## THE PROBLEM:
Copy out, word for word, the lines of the listing from its first line up to and including the line that contains "nas montanhas à".

RECORDS SUPPLIED: Begin

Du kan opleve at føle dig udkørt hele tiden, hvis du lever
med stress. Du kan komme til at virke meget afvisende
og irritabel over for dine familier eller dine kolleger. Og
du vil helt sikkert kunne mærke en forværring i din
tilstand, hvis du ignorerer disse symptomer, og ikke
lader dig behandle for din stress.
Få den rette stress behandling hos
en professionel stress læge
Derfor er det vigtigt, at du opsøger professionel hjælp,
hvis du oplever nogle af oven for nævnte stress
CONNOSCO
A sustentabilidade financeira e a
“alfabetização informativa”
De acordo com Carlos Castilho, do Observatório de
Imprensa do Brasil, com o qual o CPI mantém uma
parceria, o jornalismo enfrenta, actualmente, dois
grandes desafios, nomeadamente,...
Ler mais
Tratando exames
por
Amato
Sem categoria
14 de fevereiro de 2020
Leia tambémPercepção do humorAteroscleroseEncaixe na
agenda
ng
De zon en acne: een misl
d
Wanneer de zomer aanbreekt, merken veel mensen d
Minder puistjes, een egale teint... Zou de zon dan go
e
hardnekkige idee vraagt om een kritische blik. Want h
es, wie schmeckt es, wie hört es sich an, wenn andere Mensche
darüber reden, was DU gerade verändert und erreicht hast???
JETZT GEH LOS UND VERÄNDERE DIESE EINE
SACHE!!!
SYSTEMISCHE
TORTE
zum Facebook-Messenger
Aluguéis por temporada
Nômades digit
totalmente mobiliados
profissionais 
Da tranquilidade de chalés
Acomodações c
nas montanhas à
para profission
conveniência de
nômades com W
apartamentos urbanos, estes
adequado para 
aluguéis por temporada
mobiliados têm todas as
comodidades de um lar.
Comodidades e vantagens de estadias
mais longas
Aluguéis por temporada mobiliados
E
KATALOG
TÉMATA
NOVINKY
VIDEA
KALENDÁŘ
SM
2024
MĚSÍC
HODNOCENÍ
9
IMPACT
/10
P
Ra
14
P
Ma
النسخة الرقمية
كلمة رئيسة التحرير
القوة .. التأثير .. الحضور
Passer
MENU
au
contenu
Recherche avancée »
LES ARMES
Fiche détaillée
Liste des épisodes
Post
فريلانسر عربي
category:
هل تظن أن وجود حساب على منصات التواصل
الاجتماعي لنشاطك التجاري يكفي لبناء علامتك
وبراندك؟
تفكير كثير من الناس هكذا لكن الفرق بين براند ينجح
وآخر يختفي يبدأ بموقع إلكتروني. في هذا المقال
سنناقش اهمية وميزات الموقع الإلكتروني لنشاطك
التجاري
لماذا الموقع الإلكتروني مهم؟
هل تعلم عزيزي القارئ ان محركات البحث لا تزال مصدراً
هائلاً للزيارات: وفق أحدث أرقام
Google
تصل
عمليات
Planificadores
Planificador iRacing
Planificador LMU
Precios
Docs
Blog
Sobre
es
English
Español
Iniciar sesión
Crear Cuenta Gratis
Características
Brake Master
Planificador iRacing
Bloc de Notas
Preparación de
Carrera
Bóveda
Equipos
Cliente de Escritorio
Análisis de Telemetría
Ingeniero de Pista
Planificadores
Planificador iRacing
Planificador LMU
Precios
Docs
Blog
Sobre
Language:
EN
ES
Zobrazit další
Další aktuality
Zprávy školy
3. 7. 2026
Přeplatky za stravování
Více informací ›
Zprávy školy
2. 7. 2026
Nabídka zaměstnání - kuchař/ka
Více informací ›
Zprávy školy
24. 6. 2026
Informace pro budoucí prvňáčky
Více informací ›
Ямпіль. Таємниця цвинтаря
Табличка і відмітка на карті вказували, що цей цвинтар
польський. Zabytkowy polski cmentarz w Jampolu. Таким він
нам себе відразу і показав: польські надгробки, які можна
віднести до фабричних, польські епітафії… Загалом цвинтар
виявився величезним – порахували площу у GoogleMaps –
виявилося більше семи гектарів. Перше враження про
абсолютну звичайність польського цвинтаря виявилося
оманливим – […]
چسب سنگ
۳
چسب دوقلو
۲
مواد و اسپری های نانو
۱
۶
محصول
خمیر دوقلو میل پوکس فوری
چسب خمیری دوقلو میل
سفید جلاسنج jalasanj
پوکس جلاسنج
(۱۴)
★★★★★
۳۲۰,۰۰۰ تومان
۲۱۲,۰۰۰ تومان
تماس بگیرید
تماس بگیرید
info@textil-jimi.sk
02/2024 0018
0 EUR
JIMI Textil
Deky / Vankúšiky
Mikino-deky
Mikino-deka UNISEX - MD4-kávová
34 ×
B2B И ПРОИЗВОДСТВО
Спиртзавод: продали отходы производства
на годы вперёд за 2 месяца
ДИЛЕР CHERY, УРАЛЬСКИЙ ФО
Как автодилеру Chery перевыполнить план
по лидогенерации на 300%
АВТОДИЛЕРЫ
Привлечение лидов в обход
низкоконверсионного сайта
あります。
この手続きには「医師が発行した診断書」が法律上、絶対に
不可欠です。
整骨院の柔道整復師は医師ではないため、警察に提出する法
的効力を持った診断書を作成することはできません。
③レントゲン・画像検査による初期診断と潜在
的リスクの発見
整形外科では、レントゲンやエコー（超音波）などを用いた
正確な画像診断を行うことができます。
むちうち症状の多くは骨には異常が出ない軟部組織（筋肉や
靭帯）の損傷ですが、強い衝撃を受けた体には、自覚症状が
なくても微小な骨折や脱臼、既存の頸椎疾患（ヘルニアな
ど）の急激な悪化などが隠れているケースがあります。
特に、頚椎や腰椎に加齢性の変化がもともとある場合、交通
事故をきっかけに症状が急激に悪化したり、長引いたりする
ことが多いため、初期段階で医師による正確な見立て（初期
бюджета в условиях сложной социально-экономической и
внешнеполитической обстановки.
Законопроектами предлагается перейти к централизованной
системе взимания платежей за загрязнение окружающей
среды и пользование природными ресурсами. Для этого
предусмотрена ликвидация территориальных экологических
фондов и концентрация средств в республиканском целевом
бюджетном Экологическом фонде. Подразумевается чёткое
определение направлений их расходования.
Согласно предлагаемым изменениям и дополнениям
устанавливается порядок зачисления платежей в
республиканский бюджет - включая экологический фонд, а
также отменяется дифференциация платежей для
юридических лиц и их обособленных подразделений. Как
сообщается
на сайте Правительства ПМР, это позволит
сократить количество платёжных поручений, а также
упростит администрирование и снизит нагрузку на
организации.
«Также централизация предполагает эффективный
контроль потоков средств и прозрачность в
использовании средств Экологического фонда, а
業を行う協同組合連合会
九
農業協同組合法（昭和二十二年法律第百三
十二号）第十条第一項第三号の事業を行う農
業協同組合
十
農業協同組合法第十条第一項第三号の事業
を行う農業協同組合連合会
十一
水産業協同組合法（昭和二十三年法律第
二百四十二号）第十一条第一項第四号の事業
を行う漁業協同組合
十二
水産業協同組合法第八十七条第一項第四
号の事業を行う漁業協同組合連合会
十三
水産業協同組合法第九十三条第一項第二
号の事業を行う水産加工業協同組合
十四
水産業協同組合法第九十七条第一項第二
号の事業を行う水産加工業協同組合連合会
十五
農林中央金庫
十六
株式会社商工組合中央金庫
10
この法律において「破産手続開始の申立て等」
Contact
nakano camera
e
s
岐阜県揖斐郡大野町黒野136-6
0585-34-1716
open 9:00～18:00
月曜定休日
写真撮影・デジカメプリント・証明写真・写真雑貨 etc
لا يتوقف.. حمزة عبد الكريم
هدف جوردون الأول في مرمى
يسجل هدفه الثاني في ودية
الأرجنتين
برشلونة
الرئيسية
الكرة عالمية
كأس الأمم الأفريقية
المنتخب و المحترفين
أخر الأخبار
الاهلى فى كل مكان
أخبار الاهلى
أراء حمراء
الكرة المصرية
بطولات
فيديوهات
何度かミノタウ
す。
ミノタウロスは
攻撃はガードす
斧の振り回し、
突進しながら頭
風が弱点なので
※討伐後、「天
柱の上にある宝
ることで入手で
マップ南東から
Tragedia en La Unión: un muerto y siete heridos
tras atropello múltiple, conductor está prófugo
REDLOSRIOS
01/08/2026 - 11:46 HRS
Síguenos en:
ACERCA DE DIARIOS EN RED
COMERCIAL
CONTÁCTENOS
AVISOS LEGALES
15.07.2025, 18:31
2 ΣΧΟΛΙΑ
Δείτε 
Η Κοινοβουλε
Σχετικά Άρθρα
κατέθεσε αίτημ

RECORDS SUPPLIED: End

## TASK SOLUTION:
Du kan opleve at føle dig udkørt hele tiden, hvis du lever
med stress. Du kan komme til at virke meget afvisende
og irritabel over for dine familier eller dine kolleger. Og
du vil helt sikkert kunne mærke en forværring i din
tilstand, hvis du ignorerer disse symptomer, og ikke
lader dig behandle for din stress.
Få den rette stress behandling hos
en professionel stress læge
Derfor er det vigtigt, at du opsøger professionel hjælp,
hvis du oplever nogle af oven for nævnte stress
CONNOSCO
A sustentabilidade financeira e a
“alfabetização informativa”
De acordo com Carlos Castilho, do Observatório de
Imprensa do Brasil, com o qual o CPI mantém uma
parceria, o jornalismo enfrenta, actualmente, dois
grandes desafios, nomeadamente,...
Ler mais
Tratando exames
por
Amato
Sem categoria
14 de fevereiro de 2020
Leia tambémPercepção do humorAteroscleroseEncaixe na
agenda
ng
De zon en acne: een misl
d
Wanneer de zomer aanbreekt, merken veel mensen d
Minder puistjes, een egale teint... Zou de zon dan go
e
hardnekkige idee vraagt om een kritische blik. Want h
es, wie schmeckt es, wie hört es sich an, wenn andere Mensche
darüber reden, was DU gerade verändert und erreicht hast???
JETZT GEH LOS UND VERÄNDERE DIESE EINE
SACHE!!!
SYSTEMISCHE
TORTE
zum Facebook-Messenger
Aluguéis por temporada
Nômades digit
totalmente mobiliados
profissionais 
Da tranquilidade de chalés
Acomodações c
nas montanhas à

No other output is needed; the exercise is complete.